NY Daily News – February 26, 2015
by Erin Durkin
City Council members charged on Wednesday that the de Blasio administration isn’t doing enough to overhaul the city’s troubled 911 system after an investigation found the project was badly mismanaged for years. The de Blasio administration halted work after the Department of Investigation found that the project was nearly a billion dollars over budget. The department also found officials were hiding $200 million in spending, while rewriting reports to hide negative news.
But Elizabeth Crowley said the city should abandon unified call-taking — where police, fire, and medical emergency calls are all initially handled by the same call takers.
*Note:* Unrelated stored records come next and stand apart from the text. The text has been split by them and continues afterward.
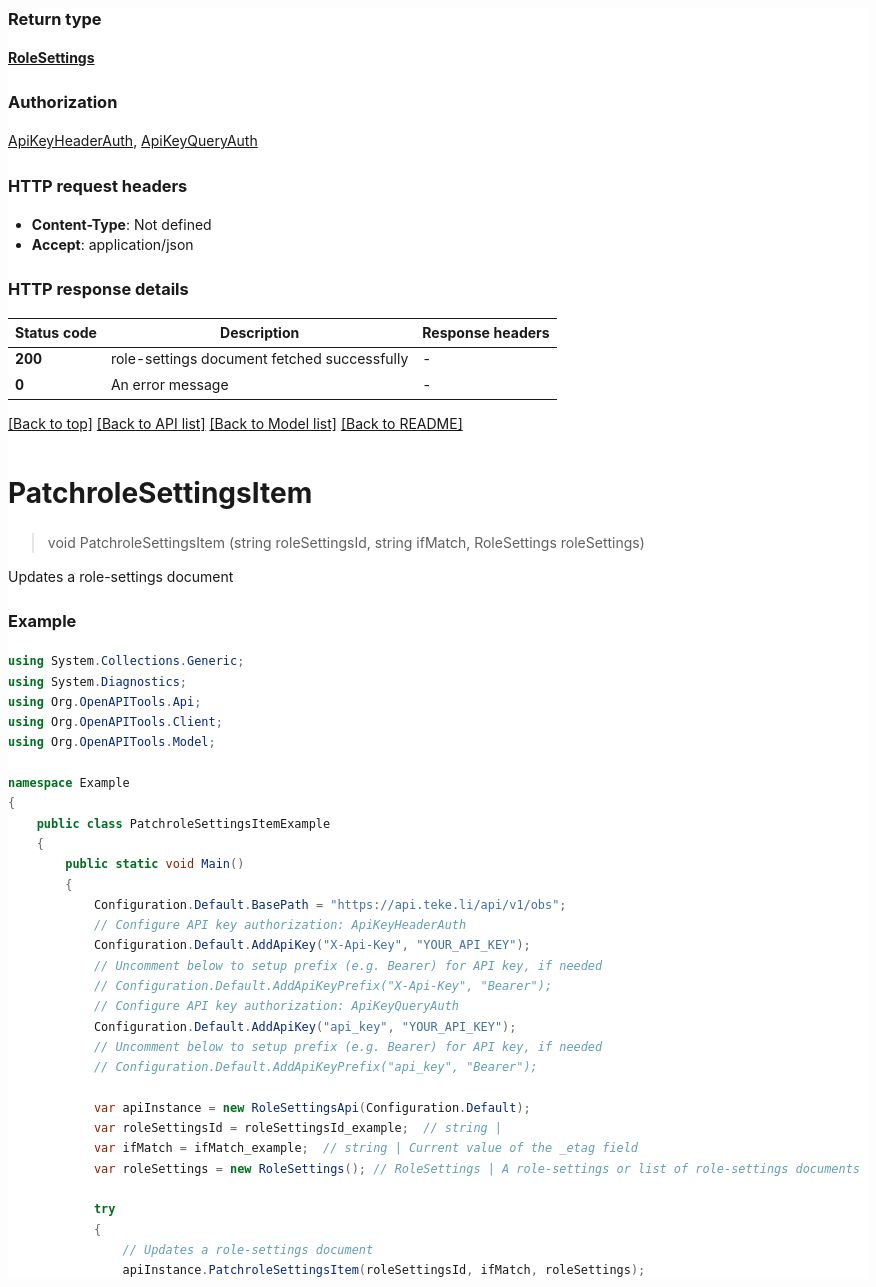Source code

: ### Return type

[**RoleSettings**](RoleSettings.md)

### Authorization

[ApiKeyHeaderAuth](../README.md#ApiKeyHeaderAuth), [ApiKeyQueryAuth](../README.md#ApiKeyQueryAuth)

### HTTP request headers

 - **Content-Type**: Not defined
 - **Accept**: application/json

### HTTP response details
| Status code | Description | Response headers |
|-------------|-------------|------------------|
| **200** | role-settings document fetched successfully |  -  |
| **0** | An error message |  -  |

[[Back to top]](#) [[Back to API list]](../README.md#documentation-for-api-endpoints) [[Back to Model list]](../README.md#documentation-for-models) [[Back to README]](../README.md)

<a name="patchrolesettingsitem"></a>
# **PatchroleSettingsItem**
> void PatchroleSettingsItem (string roleSettingsId, string ifMatch, RoleSettings roleSettings)

Updates a role-settings document

### Example
```csharp
using System.Collections.Generic;
using System.Diagnostics;
using Org.OpenAPITools.Api;
using Org.OpenAPITools.Client;
using Org.OpenAPITools.Model;

namespace Example
{
    public class PatchroleSettingsItemExample
    {
        public static void Main()
        {
            Configuration.Default.BasePath = "https://api.teke.li/api/v1/obs";
            // Configure API key authorization: ApiKeyHeaderAuth
            Configuration.Default.AddApiKey("X-Api-Key", "YOUR_API_KEY");
            // Uncomment below to setup prefix (e.g. Bearer) for API key, if needed
            // Configuration.Default.AddApiKeyPrefix("X-Api-Key", "Bearer");
            // Configure API key authorization: ApiKeyQueryAuth
            Configuration.Default.AddApiKey("api_key", "YOUR_API_KEY");
            // Uncomment below to setup prefix (e.g. Bearer) for API key, if needed
            // Configuration.Default.AddApiKeyPrefix("api_key", "Bearer");

            var apiInstance = new RoleSettingsApi(Configuration.Default);
            var roleSettingsId = roleSettingsId_example;  // string | 
            var ifMatch = ifMatch_example;  // string | Current value of the _etag field
            var roleSettings = new RoleSettings(); // RoleSettings | A role-settings or list of role-settings documents

            try
            {
                // Updates a role-settings document
                apiInstance.PatchroleSettingsItem(roleSettingsId, ifMatch, roleSettings);
```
“Eleven years later, our system is no more reliable,” she said at a Council hearing Wednesday. “Response times are longer than they’ve ever been in the past.”
“There are no changes that the administration has put in place to stop the waste of critical time,” she said.
Department of Investigation Commissioner Mark Peters steered clear of weighing in on the policy, but said his probe of the project under former Mayor Michael Bloomberg’s administration found contractors inflating prices by as much as 600%, $700 million in cost overruns and another $200 million hidden in other agencies budgets.
The cost of the project has now ballooned to over $2 billion.
“They didn’t know what they were doing and weren’t properly supervised by City Hall,” he said of project contractors.
He said only luck spared the city from outright theft like that perpetrated in the CityTime project.
“The good news is nobody was outright stealing money,” he said. “That is more a function of good luck that anything else.”
Peters said that project “officials created an environment that discouraged truthfulness — seeking to spin, soften, or sanitize negative information about the program in reports.”
Despite the massive failings, he disputed Crowley’s claim that the system has gotten worse.
“The system as a whole is more reliable today than it was 15 years ago,” he said.
The two sparred throughout a tense hearing, culminating in Crowley saying that Peters appeared to be hiding something.
“You just made a fairly serious accusation that I assume you and the Council will be prepared to back up in writing over the next 24 hours,” he snapped back. “If that accusation is accurate, you’re accusing me of committing a felony…I would appreciate if you would either dial down your rhetoric and withdraw that accusation, or I would like some evidence.”
Anne Roest, commissioner of the Department of Information Technology and Telecommunications, said the DOI report “validates the direction” de Blasio has gone with the project. She said officials have centralized authority over the project and cut out unnecessary vendors and consultants.